What needs to be done
Lines that include "опорой" make up the answer; copy all of them from the data below.

Exercise inputs
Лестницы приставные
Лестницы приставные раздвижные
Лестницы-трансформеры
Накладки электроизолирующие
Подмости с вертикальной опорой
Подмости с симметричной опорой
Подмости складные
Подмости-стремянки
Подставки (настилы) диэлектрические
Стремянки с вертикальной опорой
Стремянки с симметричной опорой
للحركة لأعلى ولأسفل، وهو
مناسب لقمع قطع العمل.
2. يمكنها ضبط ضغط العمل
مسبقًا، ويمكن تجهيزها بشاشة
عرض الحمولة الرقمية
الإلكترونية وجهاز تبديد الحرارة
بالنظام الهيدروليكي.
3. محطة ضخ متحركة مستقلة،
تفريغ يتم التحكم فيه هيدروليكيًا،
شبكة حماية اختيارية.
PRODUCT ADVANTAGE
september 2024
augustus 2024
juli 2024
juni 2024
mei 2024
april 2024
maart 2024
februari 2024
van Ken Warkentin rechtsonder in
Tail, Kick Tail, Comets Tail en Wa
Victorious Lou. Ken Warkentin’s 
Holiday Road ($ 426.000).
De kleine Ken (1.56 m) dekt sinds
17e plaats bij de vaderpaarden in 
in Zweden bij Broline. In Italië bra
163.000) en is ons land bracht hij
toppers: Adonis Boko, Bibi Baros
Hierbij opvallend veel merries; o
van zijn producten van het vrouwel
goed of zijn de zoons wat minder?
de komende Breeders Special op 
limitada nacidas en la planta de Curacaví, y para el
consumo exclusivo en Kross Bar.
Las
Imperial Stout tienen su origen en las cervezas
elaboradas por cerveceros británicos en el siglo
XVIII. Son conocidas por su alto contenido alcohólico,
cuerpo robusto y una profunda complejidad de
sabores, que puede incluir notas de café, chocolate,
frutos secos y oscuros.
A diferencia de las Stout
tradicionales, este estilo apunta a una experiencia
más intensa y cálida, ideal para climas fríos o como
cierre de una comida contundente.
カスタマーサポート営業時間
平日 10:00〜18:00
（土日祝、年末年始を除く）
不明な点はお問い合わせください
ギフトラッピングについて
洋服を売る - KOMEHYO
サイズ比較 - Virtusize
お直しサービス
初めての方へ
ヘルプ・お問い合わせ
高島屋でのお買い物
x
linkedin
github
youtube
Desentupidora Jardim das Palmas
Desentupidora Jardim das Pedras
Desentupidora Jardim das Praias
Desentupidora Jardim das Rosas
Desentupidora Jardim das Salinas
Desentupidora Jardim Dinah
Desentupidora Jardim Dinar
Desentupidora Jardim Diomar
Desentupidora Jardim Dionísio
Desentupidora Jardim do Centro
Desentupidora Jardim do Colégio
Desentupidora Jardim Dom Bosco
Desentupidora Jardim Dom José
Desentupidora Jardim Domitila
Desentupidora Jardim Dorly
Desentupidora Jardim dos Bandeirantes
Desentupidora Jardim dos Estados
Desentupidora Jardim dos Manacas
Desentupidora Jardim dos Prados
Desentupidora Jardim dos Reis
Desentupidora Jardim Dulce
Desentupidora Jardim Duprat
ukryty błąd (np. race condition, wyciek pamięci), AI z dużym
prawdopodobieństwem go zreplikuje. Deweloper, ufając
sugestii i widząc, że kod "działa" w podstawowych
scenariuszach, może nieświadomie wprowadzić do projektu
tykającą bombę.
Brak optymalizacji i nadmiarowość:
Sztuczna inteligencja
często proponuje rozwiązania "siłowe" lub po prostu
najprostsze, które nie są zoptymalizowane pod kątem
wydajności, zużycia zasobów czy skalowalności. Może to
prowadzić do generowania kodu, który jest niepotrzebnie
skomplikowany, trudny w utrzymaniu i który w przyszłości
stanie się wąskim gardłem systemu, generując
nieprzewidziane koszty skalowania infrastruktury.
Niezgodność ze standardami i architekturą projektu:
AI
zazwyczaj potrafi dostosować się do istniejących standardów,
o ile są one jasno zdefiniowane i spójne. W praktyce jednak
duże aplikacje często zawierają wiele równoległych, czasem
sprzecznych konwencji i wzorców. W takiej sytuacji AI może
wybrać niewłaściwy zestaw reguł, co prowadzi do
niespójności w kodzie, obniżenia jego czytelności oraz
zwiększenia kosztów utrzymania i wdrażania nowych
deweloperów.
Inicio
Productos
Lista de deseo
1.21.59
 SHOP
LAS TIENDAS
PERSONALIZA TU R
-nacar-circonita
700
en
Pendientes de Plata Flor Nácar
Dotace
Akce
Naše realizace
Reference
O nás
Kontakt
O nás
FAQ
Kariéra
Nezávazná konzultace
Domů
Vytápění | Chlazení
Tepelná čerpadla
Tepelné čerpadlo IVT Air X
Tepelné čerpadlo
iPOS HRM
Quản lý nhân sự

Result below
Подмости с вертикальной опорой
Подмости с симметричной опорой
Стремянки с вертикальной опорой
Стремянки с симметричной опорой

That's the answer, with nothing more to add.